Forced adoption apology to be issued by UK government
The British government is set to issue a formal apology to thousands of people affected by forced adoptions carried out in England across much of the twentieth century, the Education Secretary has confirmed. It marks a significant moment of reckoning for a practice that separated mothers from their babies, often under duress and without genuine consent.
What happened and who was affected
Between the 1950s and 1970s, an estimated 185,000 babies were taken from unmarried mothers in England and placed for adoption. Many of those women have spent decades saying they were coerced, shamed, or simply never told they had a right to refuse. Some were teenagers. Some were never given the chance to hold their child. The trauma has been lifelong and, for many, largely unacknowledged by the state until now.
It’s a chapter of social history that has stayed in the shadows for too long.
The government’s position
The Education Secretary confirmed the apology will be issued on behalf of the state, recognising the institutional role played by government bodies, local authorities, and in some cases the NHS and religious organisations. But the announcement stopped short of detailing any financial compensation package, which campaigners have long argued is essential alongside any formal apology.
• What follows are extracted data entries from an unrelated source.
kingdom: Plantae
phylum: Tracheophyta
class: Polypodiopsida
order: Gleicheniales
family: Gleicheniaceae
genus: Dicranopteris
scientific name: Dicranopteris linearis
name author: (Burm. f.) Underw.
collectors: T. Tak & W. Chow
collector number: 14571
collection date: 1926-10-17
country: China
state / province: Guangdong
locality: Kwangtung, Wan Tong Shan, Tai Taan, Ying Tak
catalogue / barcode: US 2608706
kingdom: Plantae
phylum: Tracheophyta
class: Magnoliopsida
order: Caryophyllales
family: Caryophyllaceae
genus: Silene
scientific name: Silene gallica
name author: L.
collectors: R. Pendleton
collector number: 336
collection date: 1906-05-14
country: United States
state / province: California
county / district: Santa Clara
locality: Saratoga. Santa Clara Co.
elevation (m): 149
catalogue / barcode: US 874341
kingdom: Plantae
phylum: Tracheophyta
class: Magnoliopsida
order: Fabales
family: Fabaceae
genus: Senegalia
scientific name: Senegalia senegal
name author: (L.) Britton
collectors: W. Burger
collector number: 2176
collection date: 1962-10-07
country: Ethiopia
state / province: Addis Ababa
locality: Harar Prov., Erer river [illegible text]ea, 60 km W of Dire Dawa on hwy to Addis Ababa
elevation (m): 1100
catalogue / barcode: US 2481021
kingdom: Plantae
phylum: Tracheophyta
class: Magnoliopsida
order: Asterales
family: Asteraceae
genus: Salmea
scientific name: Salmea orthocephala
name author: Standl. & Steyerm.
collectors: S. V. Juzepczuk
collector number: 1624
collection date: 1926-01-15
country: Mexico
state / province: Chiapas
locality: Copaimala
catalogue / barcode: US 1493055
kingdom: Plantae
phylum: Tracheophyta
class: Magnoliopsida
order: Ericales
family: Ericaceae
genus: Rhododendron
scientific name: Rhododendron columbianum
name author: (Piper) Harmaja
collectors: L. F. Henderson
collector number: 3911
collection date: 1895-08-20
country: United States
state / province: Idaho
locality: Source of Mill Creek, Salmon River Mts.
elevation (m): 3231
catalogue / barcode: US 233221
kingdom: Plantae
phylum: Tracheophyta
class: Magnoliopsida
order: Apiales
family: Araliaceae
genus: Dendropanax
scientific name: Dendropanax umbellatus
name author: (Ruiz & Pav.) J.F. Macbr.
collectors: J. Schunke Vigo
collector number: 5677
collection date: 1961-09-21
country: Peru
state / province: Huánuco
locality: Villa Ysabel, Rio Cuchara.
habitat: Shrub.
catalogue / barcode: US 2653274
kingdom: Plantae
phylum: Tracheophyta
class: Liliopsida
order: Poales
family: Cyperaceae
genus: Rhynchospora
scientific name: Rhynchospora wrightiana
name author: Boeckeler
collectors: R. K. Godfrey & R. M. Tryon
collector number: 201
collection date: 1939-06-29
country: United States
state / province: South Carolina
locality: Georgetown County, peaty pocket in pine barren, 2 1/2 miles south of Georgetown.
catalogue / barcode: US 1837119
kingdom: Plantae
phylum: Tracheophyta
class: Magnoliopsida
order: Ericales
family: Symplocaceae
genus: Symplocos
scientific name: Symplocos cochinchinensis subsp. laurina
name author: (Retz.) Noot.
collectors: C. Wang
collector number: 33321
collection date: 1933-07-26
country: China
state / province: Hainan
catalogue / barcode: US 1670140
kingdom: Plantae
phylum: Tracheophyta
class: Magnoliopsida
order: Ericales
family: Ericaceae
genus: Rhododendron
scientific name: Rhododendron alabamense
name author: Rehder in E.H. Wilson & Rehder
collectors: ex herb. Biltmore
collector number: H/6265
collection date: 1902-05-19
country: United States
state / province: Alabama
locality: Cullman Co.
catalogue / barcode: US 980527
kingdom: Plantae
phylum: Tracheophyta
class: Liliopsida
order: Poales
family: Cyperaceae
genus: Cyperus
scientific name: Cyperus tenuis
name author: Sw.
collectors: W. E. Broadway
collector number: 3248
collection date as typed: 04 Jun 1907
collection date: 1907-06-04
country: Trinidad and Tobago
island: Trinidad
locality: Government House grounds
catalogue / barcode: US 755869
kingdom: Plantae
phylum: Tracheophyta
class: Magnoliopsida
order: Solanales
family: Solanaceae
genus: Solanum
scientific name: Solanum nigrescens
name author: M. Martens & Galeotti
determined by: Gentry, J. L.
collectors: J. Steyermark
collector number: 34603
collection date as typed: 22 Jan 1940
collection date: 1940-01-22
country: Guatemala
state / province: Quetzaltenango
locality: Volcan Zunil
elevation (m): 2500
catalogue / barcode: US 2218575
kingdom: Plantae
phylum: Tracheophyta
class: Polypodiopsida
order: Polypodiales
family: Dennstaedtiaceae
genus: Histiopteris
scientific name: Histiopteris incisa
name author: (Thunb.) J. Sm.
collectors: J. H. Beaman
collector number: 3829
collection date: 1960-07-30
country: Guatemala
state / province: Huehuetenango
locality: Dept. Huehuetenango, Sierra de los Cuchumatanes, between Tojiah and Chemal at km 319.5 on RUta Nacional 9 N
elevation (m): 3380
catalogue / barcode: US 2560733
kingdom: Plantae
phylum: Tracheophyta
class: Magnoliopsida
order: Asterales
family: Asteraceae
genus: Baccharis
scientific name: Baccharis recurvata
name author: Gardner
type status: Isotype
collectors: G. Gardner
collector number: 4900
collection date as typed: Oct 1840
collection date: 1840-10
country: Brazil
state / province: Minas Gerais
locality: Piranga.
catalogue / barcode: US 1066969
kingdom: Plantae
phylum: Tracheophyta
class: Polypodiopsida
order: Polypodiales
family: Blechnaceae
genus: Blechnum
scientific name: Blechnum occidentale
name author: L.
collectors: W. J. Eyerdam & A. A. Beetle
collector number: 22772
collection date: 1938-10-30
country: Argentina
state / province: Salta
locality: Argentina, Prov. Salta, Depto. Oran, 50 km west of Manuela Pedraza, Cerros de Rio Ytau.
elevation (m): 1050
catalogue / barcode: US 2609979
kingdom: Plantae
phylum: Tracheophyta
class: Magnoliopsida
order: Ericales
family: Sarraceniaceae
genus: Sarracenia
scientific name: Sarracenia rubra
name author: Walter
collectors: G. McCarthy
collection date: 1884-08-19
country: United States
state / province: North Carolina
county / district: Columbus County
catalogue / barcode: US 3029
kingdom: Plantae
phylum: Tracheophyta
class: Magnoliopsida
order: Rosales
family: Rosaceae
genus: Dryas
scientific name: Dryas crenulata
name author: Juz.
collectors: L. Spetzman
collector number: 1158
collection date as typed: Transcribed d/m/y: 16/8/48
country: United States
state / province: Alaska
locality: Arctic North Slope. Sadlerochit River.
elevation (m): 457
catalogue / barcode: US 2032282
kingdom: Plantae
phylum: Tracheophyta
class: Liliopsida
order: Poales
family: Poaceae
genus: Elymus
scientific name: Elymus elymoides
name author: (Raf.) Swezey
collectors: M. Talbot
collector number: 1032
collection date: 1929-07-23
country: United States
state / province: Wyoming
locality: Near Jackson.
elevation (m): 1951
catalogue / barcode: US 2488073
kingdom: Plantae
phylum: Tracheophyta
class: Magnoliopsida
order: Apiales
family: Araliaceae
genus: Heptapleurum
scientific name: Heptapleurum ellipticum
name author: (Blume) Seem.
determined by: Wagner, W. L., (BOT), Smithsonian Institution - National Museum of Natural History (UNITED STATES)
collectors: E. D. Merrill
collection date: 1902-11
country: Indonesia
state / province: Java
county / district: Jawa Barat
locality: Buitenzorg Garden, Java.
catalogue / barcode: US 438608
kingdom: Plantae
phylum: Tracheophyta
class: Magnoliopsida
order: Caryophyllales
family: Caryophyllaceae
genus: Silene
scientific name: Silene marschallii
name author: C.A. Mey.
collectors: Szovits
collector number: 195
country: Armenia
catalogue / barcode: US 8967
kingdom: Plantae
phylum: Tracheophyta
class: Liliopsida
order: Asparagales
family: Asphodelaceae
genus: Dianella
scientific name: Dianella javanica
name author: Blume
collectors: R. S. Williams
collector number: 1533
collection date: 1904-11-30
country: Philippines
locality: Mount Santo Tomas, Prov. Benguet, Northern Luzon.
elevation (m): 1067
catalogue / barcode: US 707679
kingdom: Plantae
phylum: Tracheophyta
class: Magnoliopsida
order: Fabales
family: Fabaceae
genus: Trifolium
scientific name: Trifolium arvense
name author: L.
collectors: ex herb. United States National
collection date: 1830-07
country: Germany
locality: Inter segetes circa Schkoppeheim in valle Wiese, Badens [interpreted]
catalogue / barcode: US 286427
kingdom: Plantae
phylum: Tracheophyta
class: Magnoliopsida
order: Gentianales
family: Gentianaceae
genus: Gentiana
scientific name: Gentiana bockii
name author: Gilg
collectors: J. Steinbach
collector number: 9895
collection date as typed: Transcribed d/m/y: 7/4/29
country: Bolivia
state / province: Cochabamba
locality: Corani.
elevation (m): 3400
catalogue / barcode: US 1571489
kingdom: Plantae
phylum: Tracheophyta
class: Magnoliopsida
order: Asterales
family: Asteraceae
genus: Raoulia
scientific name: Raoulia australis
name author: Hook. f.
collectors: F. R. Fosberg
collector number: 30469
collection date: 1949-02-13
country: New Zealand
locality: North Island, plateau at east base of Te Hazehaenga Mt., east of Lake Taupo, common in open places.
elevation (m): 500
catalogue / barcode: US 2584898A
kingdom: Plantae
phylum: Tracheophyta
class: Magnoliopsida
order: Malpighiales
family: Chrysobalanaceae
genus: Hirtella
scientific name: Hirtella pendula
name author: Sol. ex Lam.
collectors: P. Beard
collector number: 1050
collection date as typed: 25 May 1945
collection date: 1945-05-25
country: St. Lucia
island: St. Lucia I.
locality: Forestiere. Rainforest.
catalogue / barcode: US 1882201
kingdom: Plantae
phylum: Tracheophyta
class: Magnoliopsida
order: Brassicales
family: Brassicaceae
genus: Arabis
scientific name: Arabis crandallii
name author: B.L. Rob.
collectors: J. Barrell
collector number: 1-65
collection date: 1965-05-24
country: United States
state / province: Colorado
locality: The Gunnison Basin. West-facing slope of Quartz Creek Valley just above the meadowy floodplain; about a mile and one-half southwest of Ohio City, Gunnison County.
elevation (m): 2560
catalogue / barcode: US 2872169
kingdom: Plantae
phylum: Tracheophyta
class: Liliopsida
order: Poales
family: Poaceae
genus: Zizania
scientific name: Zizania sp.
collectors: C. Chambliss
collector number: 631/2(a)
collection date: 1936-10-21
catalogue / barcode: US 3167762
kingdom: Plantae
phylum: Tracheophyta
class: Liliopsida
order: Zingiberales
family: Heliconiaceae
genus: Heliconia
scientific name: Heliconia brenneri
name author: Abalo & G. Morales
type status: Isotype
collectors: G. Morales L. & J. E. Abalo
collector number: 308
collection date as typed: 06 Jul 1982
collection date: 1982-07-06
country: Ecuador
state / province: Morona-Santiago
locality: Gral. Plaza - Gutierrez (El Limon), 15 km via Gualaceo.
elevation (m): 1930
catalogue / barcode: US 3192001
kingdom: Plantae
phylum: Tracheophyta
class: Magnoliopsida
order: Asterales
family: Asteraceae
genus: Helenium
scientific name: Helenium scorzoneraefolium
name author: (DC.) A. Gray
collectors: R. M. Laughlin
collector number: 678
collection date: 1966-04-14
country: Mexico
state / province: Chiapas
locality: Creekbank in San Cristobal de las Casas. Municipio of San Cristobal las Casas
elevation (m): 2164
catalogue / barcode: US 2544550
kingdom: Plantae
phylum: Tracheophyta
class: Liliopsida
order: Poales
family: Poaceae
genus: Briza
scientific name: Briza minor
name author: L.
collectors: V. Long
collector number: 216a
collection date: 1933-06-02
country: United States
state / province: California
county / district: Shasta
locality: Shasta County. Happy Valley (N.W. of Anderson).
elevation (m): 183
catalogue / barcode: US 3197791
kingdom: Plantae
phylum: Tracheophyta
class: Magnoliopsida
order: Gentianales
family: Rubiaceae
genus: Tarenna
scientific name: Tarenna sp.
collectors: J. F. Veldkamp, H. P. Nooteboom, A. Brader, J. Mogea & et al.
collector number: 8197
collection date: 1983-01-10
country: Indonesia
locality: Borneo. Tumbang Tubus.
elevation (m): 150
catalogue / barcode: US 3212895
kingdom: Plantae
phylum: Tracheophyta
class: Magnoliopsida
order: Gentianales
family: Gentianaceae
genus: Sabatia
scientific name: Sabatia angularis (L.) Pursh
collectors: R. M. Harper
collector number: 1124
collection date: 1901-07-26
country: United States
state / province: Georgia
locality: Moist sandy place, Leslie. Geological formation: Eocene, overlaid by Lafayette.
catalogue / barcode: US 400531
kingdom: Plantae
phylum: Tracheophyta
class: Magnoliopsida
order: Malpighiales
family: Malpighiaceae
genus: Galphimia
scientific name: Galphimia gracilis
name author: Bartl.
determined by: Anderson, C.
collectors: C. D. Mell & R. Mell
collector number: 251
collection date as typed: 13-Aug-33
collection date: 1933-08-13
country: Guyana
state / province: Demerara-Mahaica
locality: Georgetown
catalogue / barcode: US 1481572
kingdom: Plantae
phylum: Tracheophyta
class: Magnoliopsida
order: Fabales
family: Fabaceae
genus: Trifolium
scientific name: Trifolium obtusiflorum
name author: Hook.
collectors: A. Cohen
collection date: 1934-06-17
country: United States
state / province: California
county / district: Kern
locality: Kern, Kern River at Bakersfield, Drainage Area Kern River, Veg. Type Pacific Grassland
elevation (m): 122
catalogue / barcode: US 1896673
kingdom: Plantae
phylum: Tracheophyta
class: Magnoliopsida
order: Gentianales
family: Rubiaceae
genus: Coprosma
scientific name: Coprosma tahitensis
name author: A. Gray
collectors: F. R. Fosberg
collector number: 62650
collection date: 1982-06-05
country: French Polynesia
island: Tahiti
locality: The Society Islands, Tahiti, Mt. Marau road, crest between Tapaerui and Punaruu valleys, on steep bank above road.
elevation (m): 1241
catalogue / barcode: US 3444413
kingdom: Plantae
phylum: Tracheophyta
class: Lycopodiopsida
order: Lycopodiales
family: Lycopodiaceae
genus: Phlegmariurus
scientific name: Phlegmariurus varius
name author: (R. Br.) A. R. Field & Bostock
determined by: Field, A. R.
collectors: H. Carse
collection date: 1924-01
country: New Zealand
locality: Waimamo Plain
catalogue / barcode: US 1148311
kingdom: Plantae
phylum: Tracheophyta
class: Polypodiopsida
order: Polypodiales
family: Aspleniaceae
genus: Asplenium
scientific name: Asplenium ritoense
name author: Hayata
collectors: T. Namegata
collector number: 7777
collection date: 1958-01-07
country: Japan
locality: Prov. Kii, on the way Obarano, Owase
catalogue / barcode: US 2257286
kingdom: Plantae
“We recognise the profound and lasting pain caused to mothers, fathers, and adoptees by practices that denied them basic rights and dignity,” a government spokesperson said. “This apology is long overdue.”
Yet survivor groups are cautious. They’ve heard promises before. The question now is whether the apology will be backed up by concrete support, including access to counselling services and help with tracing records, some of which remain incomplete or destroyed.
Calls for more than words
Campaign groups including Movement for an Adoption Apology, which has lobbied for recognition for more than a decade, say the announcement is welcome but won’t on its own address the scale of harm. They’re pushing for a dedicated support fund, and want the government to set a specific date for the formal apology rather than leaving it open-ended. So far, no date has been confirmed.
Australia issued a national apology for forced adoptions back in 2013, and Ireland followed with its own acknowledgement in 2021. England has been notably slower to act. Scotland has already moved forward with its own apology process, which has added pressure on Westminster to follow.
What comes next
The Education Secretary is expected to bring further details to Parliament in the coming weeks, including how the apology will be delivered and what accompanying measures might look like. And survivor groups say they want to be part of shaping that process, not just presented with a finished statement.
For the women who’ve waited 50 or 60 years for recognition, the timing matters less than the substance. Still, after so many years of silence, even the promise of an apology means something.